Entries provided START
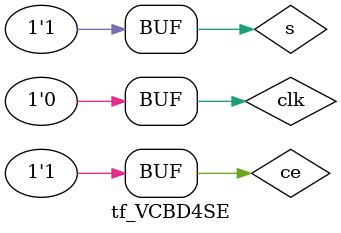
<source format=v>
`timescale 1ns / 1ps


module tf_VCBD4SE;

	// Inputs
	reg ce;
	reg clk;
	reg s;

	// Outputs
	wire [3:0] Q;
	wire TC;
	wire CEO;

	// Instantiate the Unit Under Test (UUT)
	VCBD4SE uut (
		.ce(ce), 
		.clk(clk), 
		.s(s), 
		.Q(Q), 
		.TC(TC), 
		.CEO(CEO)
	);

	parameter Tclk = 20;
	always begin clk = 1; #(Tclk/2); clk = 0; #(Tclk/2); end

	initial begin
		// Initialize Inputs
		clk = 0;
		ce = 1;
		s = 0;

		// Wait 100 ns for global reset to finish
		#100;		s = 1;
		#15;		s = 0;
		#1500;		s = 1;
        
		// Add stimulus here

	end
      
endmodule


</source>
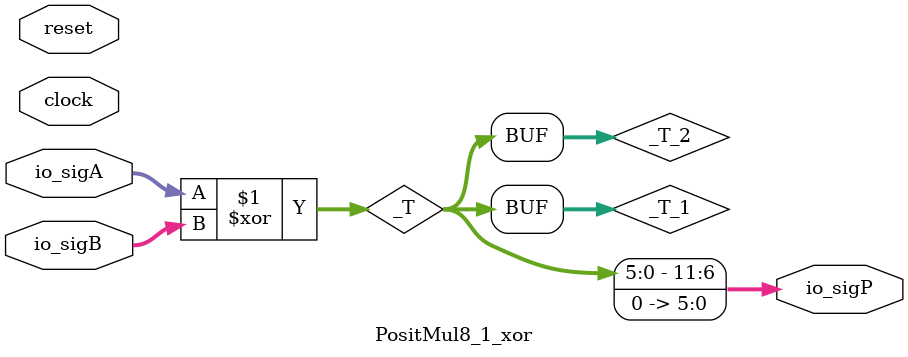
<source format=v>
module PositMul8_1_xor(
  input         clock,
  input         reset,
  input  [5:0]  io_sigA,
  input  [5:0]  io_sigB,
  output [11:0] io_sigP
);
  wire [5:0] _T; // @[PositMul.scala 51:23]
  wire [5:0] _T_1; // @[PositMul.scala 51:23]
  wire [5:0] _T_2; // @[Cat.scala 29:58]
  assign _T = $signed(io_sigA) ^ $signed(io_sigB); // @[PositMul.scala 51:23]
  assign _T_1 = $signed(_T); // @[PositMul.scala 51:23]
  assign _T_2 = $unsigned(_T_1); // @[Cat.scala 29:58]
  assign io_sigP = {_T_2,6'h0}; // @[PositMul.scala 51:9]
endmodule

</source>
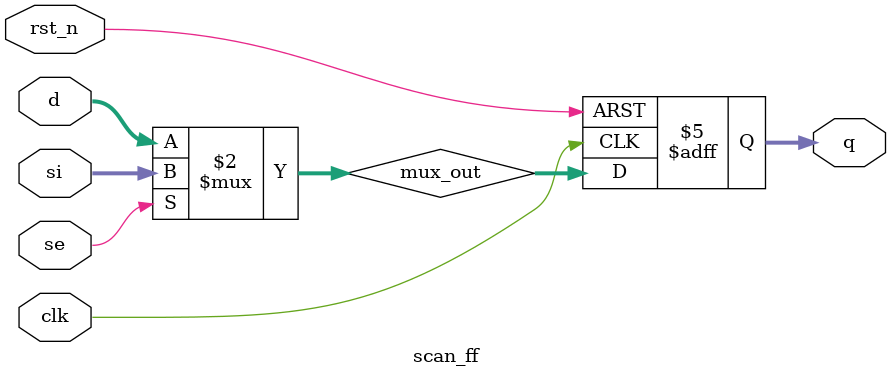
<source format=sv>
module scan_ff #(
    parameter int WIDTH = 8
) (
    input  logic             clk,      // Clock
    input  logic             rst_n,    // Reset (active low)
    input  logic             se,       // Scan enable (1 = scan mode)
    input  logic [WIDTH-1:0] d,        // Normal data input
    input  logic [WIDTH-1:0] si,       // Scan input
    output logic [WIDTH-1:0] q        // Data output
);

    // Internal mux to select between normal and scan input
    logic [WIDTH-1:0] mux_out;

    always_comb begin
        mux_out = se ? si : d;
    end

    // The flip-flop itself
    always_ff @(posedge clk or negedge rst_n) begin
        if (!rst_n) begin
            q <= '0;  // Reset to all zeros
        end else begin
            q <= mux_out;  // Capture selected input
        end
    end

endmodule


</source>
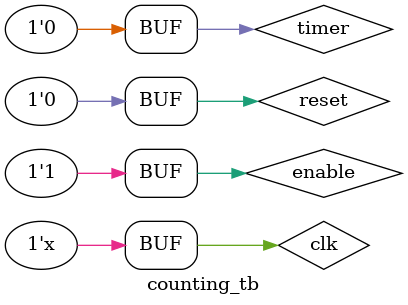
<source format=v>
`timescale 1ns / 1ps

module counting_tb;

  
    reg timer;
    reg reset;
    reg enable;
    wire [5:0] minutes;
    wire [5:0] seconds;
    reg clk;
   

    counting uut (
        .timer(clk),
        .reset(reset),
        .enable(enable),
        .minutes(minutes),
        .seconds(seconds)
    );

    // Clock generation
 
   


    // Test stimulus
    initial begin
       
       reset = 0;
       enable = 1;
       clk = 0;
       timer = 0;
       #100;
        // Reset signals
      



   
    end
    
   always #(1) clk = ~clk;


endmodule

</source>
Entries provided END
Directions: All of the data above is to be repeated exactly, with the pictures left out.

Exercise solution:
<source format=v>
`timescale 1ns / 1ps


module tf_VCBD4SE;

	// Inputs
	reg ce;
	reg clk;
	reg s;

	// Outputs
	wire [3:0] Q;
	wire TC;
	wire CEO;

	// Instantiate the Unit Under Test (UUT)
	VCBD4SE uut (
		.ce(ce), 
		.clk(clk), 
		.s(s), 
		.Q(Q), 
		.TC(TC), 
		.CEO(CEO)
	);

	parameter Tclk = 20;
	always begin clk = 1; #(Tclk/2); clk = 0; #(Tclk/2); end

	initial begin
		// Initialize Inputs
		clk = 0;
		ce = 1;
		s = 0;

		// Wait 100 ns for global reset to finish
		#100;		s = 1;
		#15;		s = 0;
		#1500;		s = 1;
        
		// Add stimulus here

	end
      
endmodule


</source>
<source format=v>
module PositMul8_1_xor(
  input         clock,
  input         reset,
  input  [5:0]  io_sigA,
  input  [5:0]  io_sigB,
  output [11:0] io_sigP
);
  wire [5:0] _T; // @[PositMul.scala 51:23]
  wire [5:0] _T_1; // @[PositMul.scala 51:23]
  wire [5:0] _T_2; // @[Cat.scala 29:58]
  assign _T = $signed(io_sigA) ^ $signed(io_sigB); // @[PositMul.scala 51:23]
  assign _T_1 = $signed(_T); // @[PositMul.scala 51:23]
  assign _T_2 = $unsigned(_T_1); // @[Cat.scala 29:58]
  assign io_sigP = {_T_2,6'h0}; // @[PositMul.scala 51:9]
endmodule

</source>
<source format=sv>
module scan_ff #(
    parameter int WIDTH = 8
) (
    input  logic             clk,      // Clock
    input  logic             rst_n,    // Reset (active low)
    input  logic             se,       // Scan enable (1 = scan mode)
    input  logic [WIDTH-1:0] d,        // Normal data input
    input  logic [WIDTH-1:0] si,       // Scan input
    output logic [WIDTH-1:0] q        // Data output
);

    // Internal mux to select between normal and scan input
    logic [WIDTH-1:0] mux_out;

    always_comb begin
        mux_out = se ? si : d;
    end

    // The flip-flop itself
    always_ff @(posedge clk or negedge rst_n) begin
        if (!rst_n) begin
            q <= '0;  // Reset to all zeros
        end else begin
            q <= mux_out;  // Capture selected input
        end
    end

endmodule


</source>
<source format=v>
`timescale 1ns / 1ps

module counting_tb;

  
    reg timer;
    reg reset;
    reg enable;
    wire [5:0] minutes;
    wire [5:0] seconds;
    reg clk;
   

    counting uut (
        .timer(clk),
        .reset(reset),
        .enable(enable),
        .minutes(minutes),
        .seconds(seconds)
    );

    // Clock generation
 
   


    // Test stimulus
    initial begin
       
       reset = 0;
       enable = 1;
       clk = 0;
       timer = 0;
       #100;
        // Reset signals
      



   
    end
    
   always #(1) clk = ~clk;


endmodule

</source>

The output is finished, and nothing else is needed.